What to do → Can you copy the text read from each of the records below, line for line and without changing a character, leaving the pictures out?
************
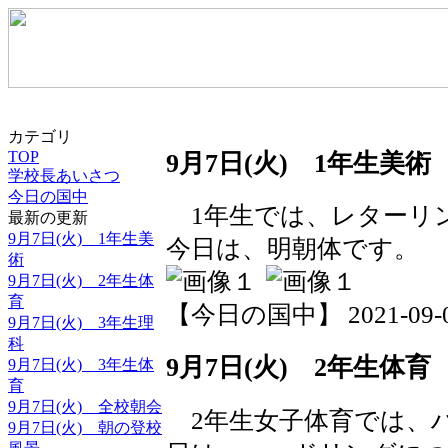
カテゴリ
TOP
9月7日(火) 1年生美術
学校長あいさつ
今日の国中
1年生では、レターリ
最新の更新
9月7日(火) 1年生美
今日は、明朝体です。
術
9月7日(火) 2年生体
育
【今日の国中】 2021-09-07 
9月7日(火) 3年生理
科
9月7日(火) 2年生体育
9月7日(火) 3年生体
育
9月7日(火) 全校朝会
2年生女子体育では、
9月7日(火) 朝の登校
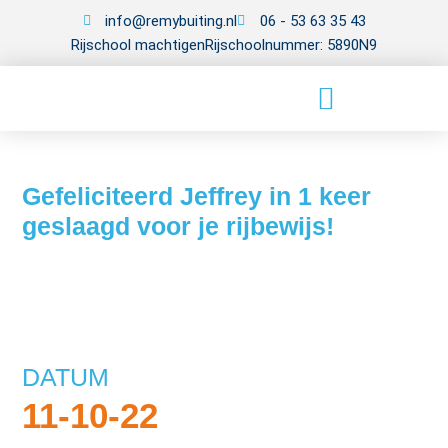
info@remybuiting.nl
06 - 53 63 35 43
Rijschool machtigen
Rijschoolnummer: 5890N9
Gefeliciteerd Jeffrey in 1 keer
geslaagd voor je rijbewijs!
DATUM
11-10-22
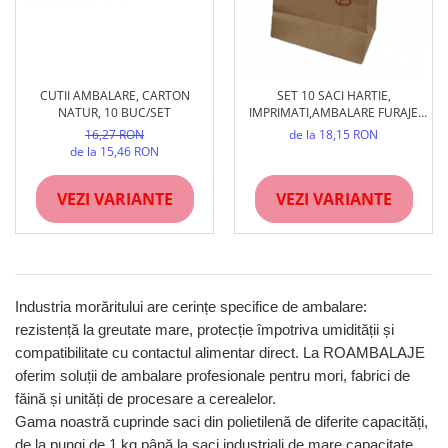
CUTII AMBALARE, CARTON
SET 10 SACI HARTIE,
NATUR, 10 BUC/SET
IMPRIMATI,AMBALARE FURAJE
PUI
16,27 RON
de la 18,15 RON
de la 15,46 RON
VEZI VARIANTE
VEZI VARIANTE
Industria morăritului are cerințe specifice de ambalare:
rezistență la greutate mare, protecție împotriva umidității și
compatibilitate cu contactul alimentar direct. La ROAMBALAJE
oferim soluții de ambalare profesionale pentru mori, fabrici de
făină și unități de procesare a cerealelor.
Gama noastră cuprinde saci din polietilenă de diferite capacități,
de la pungi de 1 kg până la saci industriali de mare capacitate,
************
Your response →
カテゴリ
TOP
9月7日(火) 1年生美術
学校長あいさつ
今日の国中
1年生では、レターリ
最新の更新
9月7日(火) 1年生美
今日は、明朝体です。
術
9月7日(火) 2年生体
育
【今日の国中】 2021-09-07 
9月7日(火) 3年生理
科
9月7日(火) 2年生体育
9月7日(火) 3年生体
育
9月7日(火) 全校朝会
2年生女子体育では、
9月7日(火) 朝の登校
info@remybuiting.nl
06 - 53 63 35 43
Rijschool machtigen
Rijschoolnummer: 5890N9
Gefeliciteerd Jeffrey in 1 keer
geslaagd voor je rijbewijs!
DATUM
11-10-22
CUTII AMBALARE, CARTON
SET 10 SACI HARTIE,
NATUR, 10 BUC/SET
IMPRIMATI,AMBALARE FURAJE
PUI
16,27 RON
de la 18,15 RON
de la 15,46 RON
VEZI VARIANTE
VEZI VARIANTE
Industria morăritului are cerințe specifice de ambalare:
rezistență la greutate mare, protecție împotriva umidității și
compatibilitate cu contactul alimentar direct. La ROAMBALAJE
oferim soluții de ambalare profesionale pentru mori, fabrici de
făină și unități de procesare a cerealelor.
Gama noastră cuprinde saci din polietilenă de diferite capacități,
de la pungi de 1 kg până la saci industriali de mare capacitate,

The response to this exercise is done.